*Given task*. Rewrite every entry below with "bounding box" replaced by "enclosing box" wherever it occurs, keeping everything else the same.

*Record excerpts*.
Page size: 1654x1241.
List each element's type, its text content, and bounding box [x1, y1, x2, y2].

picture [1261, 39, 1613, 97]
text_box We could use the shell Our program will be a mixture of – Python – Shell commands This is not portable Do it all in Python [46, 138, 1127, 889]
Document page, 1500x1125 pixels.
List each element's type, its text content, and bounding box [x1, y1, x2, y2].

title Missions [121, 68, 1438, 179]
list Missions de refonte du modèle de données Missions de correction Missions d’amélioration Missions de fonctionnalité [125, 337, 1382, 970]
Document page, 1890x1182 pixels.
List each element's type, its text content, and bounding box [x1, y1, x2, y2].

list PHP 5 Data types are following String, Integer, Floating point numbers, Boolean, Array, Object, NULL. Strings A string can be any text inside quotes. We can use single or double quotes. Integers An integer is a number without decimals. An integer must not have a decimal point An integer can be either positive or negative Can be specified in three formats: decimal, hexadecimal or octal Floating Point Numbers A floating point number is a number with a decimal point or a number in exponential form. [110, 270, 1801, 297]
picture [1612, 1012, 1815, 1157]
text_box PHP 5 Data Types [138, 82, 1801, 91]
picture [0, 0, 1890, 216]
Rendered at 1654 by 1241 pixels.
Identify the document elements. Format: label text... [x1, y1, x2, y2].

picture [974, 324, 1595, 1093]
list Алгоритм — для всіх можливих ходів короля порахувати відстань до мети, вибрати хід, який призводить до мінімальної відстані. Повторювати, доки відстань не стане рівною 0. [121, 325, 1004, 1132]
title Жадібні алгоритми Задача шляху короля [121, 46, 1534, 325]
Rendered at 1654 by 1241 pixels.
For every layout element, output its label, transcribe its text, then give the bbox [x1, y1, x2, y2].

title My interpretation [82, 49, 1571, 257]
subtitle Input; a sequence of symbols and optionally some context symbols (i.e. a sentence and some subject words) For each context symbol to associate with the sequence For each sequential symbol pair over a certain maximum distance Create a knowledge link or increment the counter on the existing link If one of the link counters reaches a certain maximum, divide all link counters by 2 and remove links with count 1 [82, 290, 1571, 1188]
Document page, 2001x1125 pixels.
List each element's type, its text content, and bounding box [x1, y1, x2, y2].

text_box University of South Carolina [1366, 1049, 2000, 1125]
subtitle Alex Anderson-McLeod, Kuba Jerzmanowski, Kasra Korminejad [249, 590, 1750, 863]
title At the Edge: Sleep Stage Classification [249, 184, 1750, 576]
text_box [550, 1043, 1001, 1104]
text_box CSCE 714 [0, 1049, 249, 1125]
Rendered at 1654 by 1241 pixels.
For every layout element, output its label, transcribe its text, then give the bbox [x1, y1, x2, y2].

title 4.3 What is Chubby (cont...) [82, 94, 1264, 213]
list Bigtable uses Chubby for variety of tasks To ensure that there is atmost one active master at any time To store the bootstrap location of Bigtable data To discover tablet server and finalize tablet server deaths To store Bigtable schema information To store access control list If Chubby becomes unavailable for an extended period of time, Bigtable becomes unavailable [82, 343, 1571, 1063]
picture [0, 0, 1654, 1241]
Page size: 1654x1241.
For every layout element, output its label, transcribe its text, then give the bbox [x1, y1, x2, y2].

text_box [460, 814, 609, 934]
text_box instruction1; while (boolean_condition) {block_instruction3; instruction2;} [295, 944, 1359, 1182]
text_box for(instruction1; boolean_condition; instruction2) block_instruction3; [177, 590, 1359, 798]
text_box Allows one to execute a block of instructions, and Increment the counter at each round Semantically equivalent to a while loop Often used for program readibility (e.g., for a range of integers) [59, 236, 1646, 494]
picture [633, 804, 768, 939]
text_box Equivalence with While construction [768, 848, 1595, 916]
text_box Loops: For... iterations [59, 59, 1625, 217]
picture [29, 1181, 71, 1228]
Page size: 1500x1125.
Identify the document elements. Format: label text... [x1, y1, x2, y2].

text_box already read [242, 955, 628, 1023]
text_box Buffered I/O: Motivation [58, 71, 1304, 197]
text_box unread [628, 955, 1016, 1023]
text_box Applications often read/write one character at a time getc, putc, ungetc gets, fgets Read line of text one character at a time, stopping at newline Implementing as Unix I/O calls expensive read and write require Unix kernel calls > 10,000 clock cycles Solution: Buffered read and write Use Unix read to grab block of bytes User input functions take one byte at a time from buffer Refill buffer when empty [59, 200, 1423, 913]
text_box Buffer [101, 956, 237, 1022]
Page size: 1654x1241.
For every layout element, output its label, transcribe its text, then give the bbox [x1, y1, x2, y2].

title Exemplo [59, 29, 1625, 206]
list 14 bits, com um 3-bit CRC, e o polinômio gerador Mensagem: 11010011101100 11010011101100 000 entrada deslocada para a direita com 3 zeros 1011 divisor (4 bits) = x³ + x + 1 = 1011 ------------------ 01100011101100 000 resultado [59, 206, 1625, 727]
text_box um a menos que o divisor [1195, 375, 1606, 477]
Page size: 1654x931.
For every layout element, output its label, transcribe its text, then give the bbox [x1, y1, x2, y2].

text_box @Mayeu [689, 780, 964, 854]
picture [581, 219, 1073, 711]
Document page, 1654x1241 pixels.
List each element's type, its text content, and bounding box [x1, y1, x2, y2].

*In response*.
Page size: 1654x1241.
List each element's type, its text content, and enclosing box [x1, y1, x2, y2].

picture [1261, 39, 1613, 97]
text_box We could use the shell Our program will be a mixture of – Python – Shell commands This is not portable Do it all in Python [46, 138, 1127, 889]
Document page, 1500x1125 pixels.
List each element's type, its text content, and enclosing box [x1, y1, x2, y2].

title Missions [121, 68, 1438, 179]
list Missions de refonte du modèle de données Missions de correction Missions d’amélioration Missions de fonctionnalité [125, 337, 1382, 970]
Document page, 1890x1182 pixels.
List each element's type, its text content, and enclosing box [x1, y1, x2, y2].

list PHP 5 Data types are following String, Integer, Floating point numbers, Boolean, Array, Object, NULL. Strings A string can be any text inside quotes. We can use single or double quotes. Integers An integer is a number without decimals. An integer must not have a decimal point An integer can be either positive or negative Can be specified in three formats: decimal, hexadecimal or octal Floating Point Numbers A floating point number is a number with a decimal point or a number in exponential form. [110, 270, 1801, 297]
picture [1612, 1012, 1815, 1157]
text_box PHP 5 Data Types [138, 82, 1801, 91]
picture [0, 0, 1890, 216]
Rendered at 1654 by 1241 pixels.
Identify the document elements. Format: label text... [x1, y1, x2, y2].

picture [974, 324, 1595, 1093]
list Алгоритм — для всіх можливих ходів короля порахувати відстань до мети, вибрати хід, який призводить до мінімальної відстані. Повторювати, доки відстань не стане рівною 0. [121, 325, 1004, 1132]
title Жадібні алгоритми Задача шляху короля [121, 46, 1534, 325]
Rendered at 1654 by 1241 pixels.
For every layout element, output its label, transcribe its text, then give the bbox [x1, y1, x2, y2].

title My interpretation [82, 49, 1571, 257]
subtitle Input; a sequence of symbols and optionally some context symbols (i.e. a sentence and some subject words) For each context symbol to associate with the sequence For each sequential symbol pair over a certain maximum distance Create a knowledge link or increment the counter on the existing link If one of the link counters reaches a certain maximum, divide all link counters by 2 and remove links with count 1 [82, 290, 1571, 1188]
Document page, 2001x1125 pixels.
List each element's type, its text content, and enclosing box [x1, y1, x2, y2].

text_box University of South Carolina [1366, 1049, 2000, 1125]
subtitle Alex Anderson-McLeod, Kuba Jerzmanowski, Kasra Korminejad [249, 590, 1750, 863]
title At the Edge: Sleep Stage Classification [249, 184, 1750, 576]
text_box [550, 1043, 1001, 1104]
text_box CSCE 714 [0, 1049, 249, 1125]
Rendered at 1654 by 1241 pixels.
For every layout element, output its label, transcribe its text, then give the bbox [x1, y1, x2, y2].

title 4.3 What is Chubby (cont...) [82, 94, 1264, 213]
list Bigtable uses Chubby for variety of tasks To ensure that there is atmost one active master at any time To store the bootstrap location of Bigtable data To discover tablet server and finalize tablet server deaths To store Bigtable schema information To store access control list If Chubby becomes unavailable for an extended period of time, Bigtable becomes unavailable [82, 343, 1571, 1063]
picture [0, 0, 1654, 1241]
Page size: 1654x1241.
For every layout element, output its label, transcribe its text, then give the bbox [x1, y1, x2, y2].

text_box [460, 814, 609, 934]
text_box instruction1; while (boolean_condition) {block_instruction3; instruction2;} [295, 944, 1359, 1182]
text_box for(instruction1; boolean_condition; instruction2) block_instruction3; [177, 590, 1359, 798]
text_box Allows one to execute a block of instructions, and Increment the counter at each round Semantically equivalent to a while loop Often used for program readibility (e.g., for a range of integers) [59, 236, 1646, 494]
picture [633, 804, 768, 939]
text_box Equivalence with While construction [768, 848, 1595, 916]
text_box Loops: For... iterations [59, 59, 1625, 217]
picture [29, 1181, 71, 1228]
Page size: 1500x1125.
Identify the document elements. Format: label text... [x1, y1, x2, y2].

text_box already read [242, 955, 628, 1023]
text_box Buffered I/O: Motivation [58, 71, 1304, 197]
text_box unread [628, 955, 1016, 1023]
text_box Applications often read/write one character at a time getc, putc, ungetc gets, fgets Read line of text one character at a time, stopping at newline Implementing as Unix I/O calls expensive read and write require Unix kernel calls > 10,000 clock cycles Solution: Buffered read and write Use Unix read to grab block of bytes User input functions take one byte at a time from buffer Refill buffer when empty [59, 200, 1423, 913]
text_box Buffer [101, 956, 237, 1022]
Page size: 1654x1241.
For every layout element, output its label, transcribe its text, then give the bbox [x1, y1, x2, y2].

title Exemplo [59, 29, 1625, 206]
list 14 bits, com um 3-bit CRC, e o polinômio gerador Mensagem: 11010011101100 11010011101100 000 entrada deslocada para a direita com 3 zeros 1011 divisor (4 bits) = x³ + x + 1 = 1011 ------------------ 01100011101100 000 resultado [59, 206, 1625, 727]
text_box um a menos que o divisor [1195, 375, 1606, 477]
Page size: 1654x931.
For every layout element, output its label, transcribe its text, then give the bbox [x1, y1, x2, y2].

text_box @Mayeu [689, 780, 964, 854]
picture [581, 219, 1073, 711]
Document page, 1654x1241 pixels.
List each element's type, its text content, and enclosing box [x1, y1, x2, y2].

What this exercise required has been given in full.